Hey all, we’ve noticed that if we keep our backup agent running for a long time, it slowly leaks sockets in ‘CLOSE_WAIT’ until running out of available handles.
We upload our backup to an S3 storage bucket.
Example:
$ pstree -p | grep backup
|-containerd(5834)-+-containerd-shim(12582)-+-storage(12615)-+-fdbmonitor(12650)-+-backup_agent(12657)-+-{backup_agent}(+
| | | | | |-{backup_agent}(+
| | | | | |-{backup_agent}(+
| | | | | |-{backup_agent}(+
| | | | | |-{backup_agent}(+
| | | | | `-{backup_agent}(+
ls -l /proc/12657/fd/
...
lrwx------. 1 root root 64 Sep 4 00:08 64 -> socket:[191177707]
lrwx------. 1 root root 64 Sep 4 08:17 65 -> socket:[190092237]
lrwx------. 1 root root 64 Sep 4 08:17 66 -> socket:[190761957]
lr-x------. 1 root root 64 Sep 2 19:23 7 -> pipe:[185282974]
lrwx------. 1 root root 64 Sep 4 08:17 70 -> socket:[190464326]
lrwx------. 1 root root 64 Sep 4 12:22 71 -> socket:[190464327]
lrwx------. 1 root root 64 Sep 4 12:22 72 -> socket:[190464328]
lrwx------. 1 root root 64 Sep 4 12:22 73 -> socket:[190967685]
lrwx------. 1 root root 64 Sep 4 20:32 74 -> socket:[191421019]
lrwx------. 1 root root 64 Sep 5 00:37 75 -> socket:[190977564]
lrwx------. 1 root root 64 Sep 5 00:37 76 -> socket:[191425533]
lrwx------. 1 root root 64 Sep 5 00:37 77 -> socket:[191417785]
l-wx------. 1 root root 64 Sep 2 19:23 8 -> pipe:[185282974]
lrwx------. 1 root root 64 Sep 5 04:43 81 -> socket:[191845011]
lrwx------. 1 root root 64 Sep 5 04:43 82 -> socket:[191853202]
lrwx------. 1 root root 64 Sep 2 19:23 9 -> anon_inode:[eventfd]
lsof -i -P | grep 12657
...
backup_ag 12657 root 70u IPv4 190464326 0t0 TCP <our-ip>:40498->aws.amazonaws.com:443 (CLOSE_WAIT)
backup_ag 12657 root 71u IPv4 190464327 0t0 TCP <our-ip>:40500->aws.amazonaws.com:443 (CLOSE_WAIT)

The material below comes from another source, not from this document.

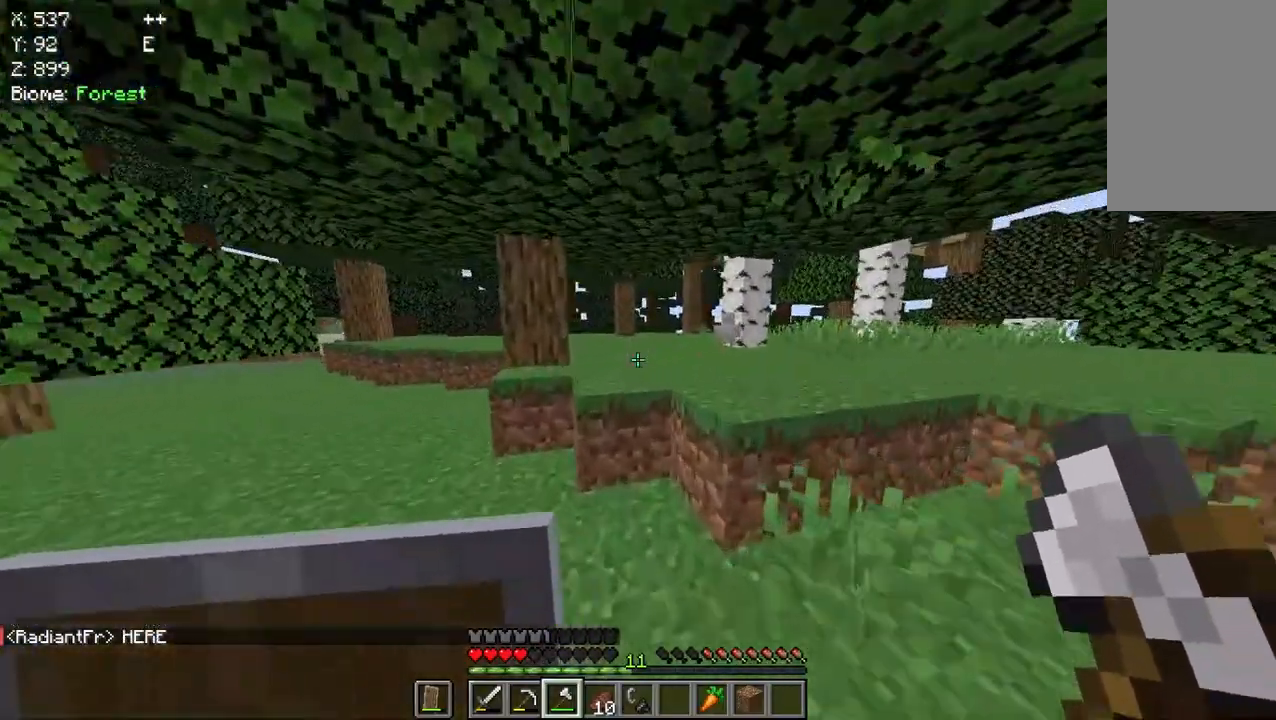
{"keys": ["w"], "mouse": ["left"], "events": [[350, "mouse_left", "down"]]}
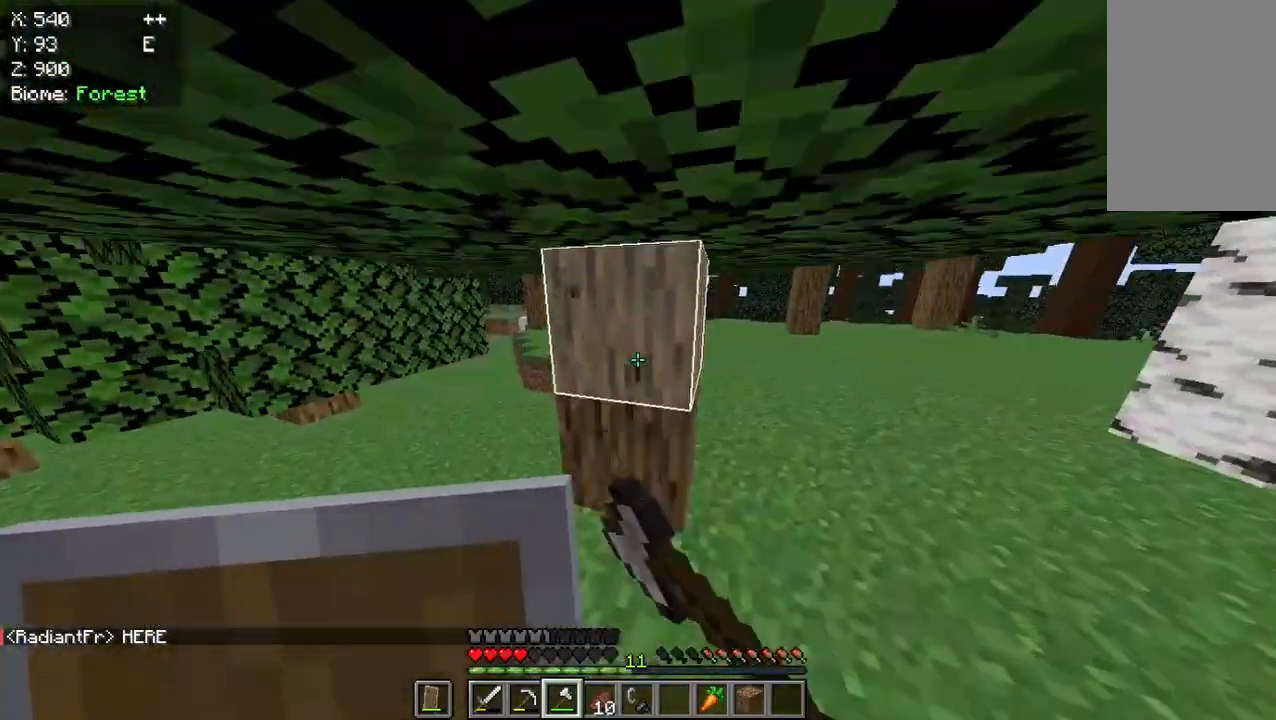
{"keys": [], "mouse": ["left"], "events": [[50, "w", "up"], [183, "d", "down"], [350, "d", "up"]]}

backup_ag 12657 root 72u IPv4 190464328 0t0 TCP <our-ip>:40502->aws.amazonaws.com:443 (CLOSE_WAIT)
backup_ag 12657 root 73u IPv4 190967685 0t0 TCP <our-ip>:34920->aws.amazonaws.com:443 (CLOSE_WAIT)

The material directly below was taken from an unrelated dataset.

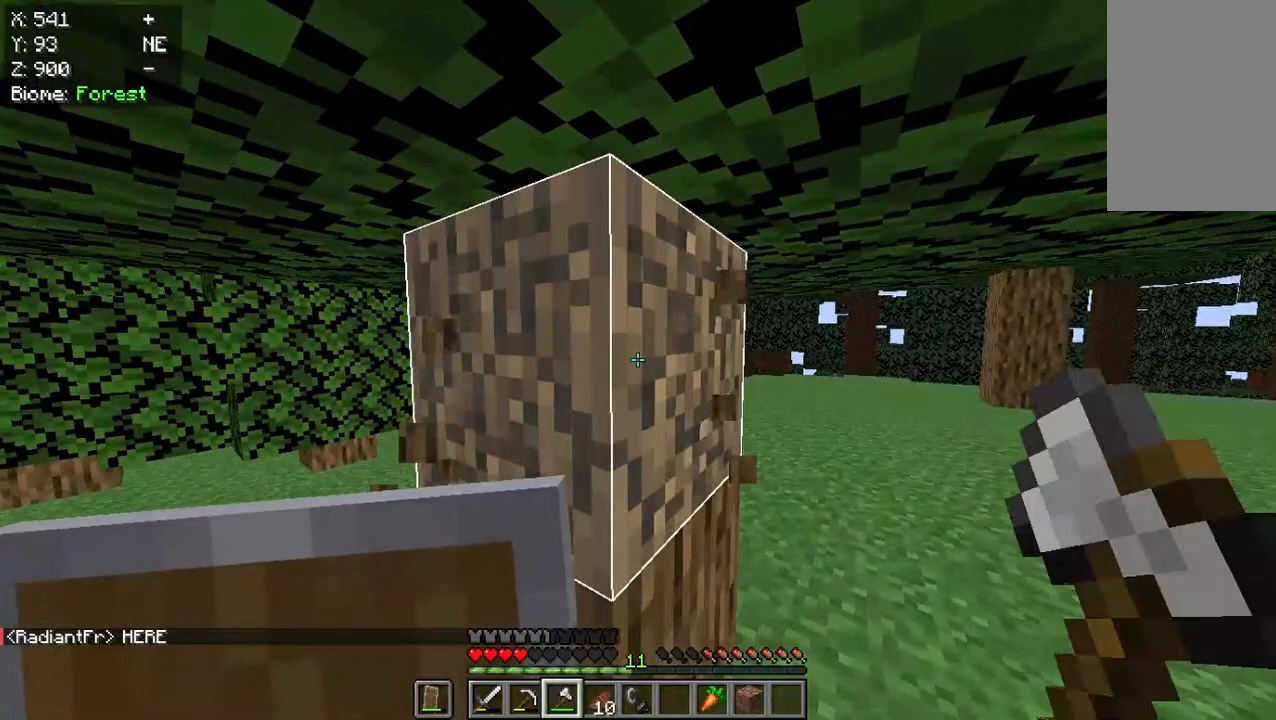
{"keys": [], "mouse": ["left"], "events": []}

backup_ag 12657 root 74u IPv4 191421019 0t0 TCP <our-ip>:41056->aws.amazonaws.com:443 (CLOSE_WAIT)
backup_ag 12657 root 75u IPv4 190977564 0t0 TCP <our-ip>:59910->aws.amazonaws.com:443 (CLOSE_WAIT)
backup_ag 12657 root 76u IPv4 191425533 0t0 TCP <our-ip>:41058->aws.amazonaws.com:443 (CLOSE_WAIT)
backup_ag 12657 root 77u IPv4 191417785 0t0 TCP <our-ip>:58702->aws.amazonaws.com:443 (CLOSE_WAIT)
backup_ag 12657 root 81u IPv4 191845011 0t0 TCP <our-ip>:47550->aws.amazonaws.com:443 (CLOSE_WAIT)
backup_ag 12657 root 82u IPv4 191853202 0t0 TCP <our-ip>:40254->aws.amazonaws.com:443 (CLOSE_WAIT)
We’re getting a few BlobStoreEndpointRequestFailedRetryable
errors in our log.
<Event Severity="20" Time="1630846418.525511" Type="BlobStoreEndpointRequestFailedRetryable" ID="0000000000000000" Error="connection_failed" ErrorDescription="Network connection failed" ErrorCode="1026" SuppressedEventCount="1" ConnectionEstablished="1" RemoteEndpoint="" Verb="PUT" Resource="" ThisTry="1" RetryDelay="2" Machine="" LogGroup="default" />
Anybody have any thoughts on what the issue could be, or how we could gather more data?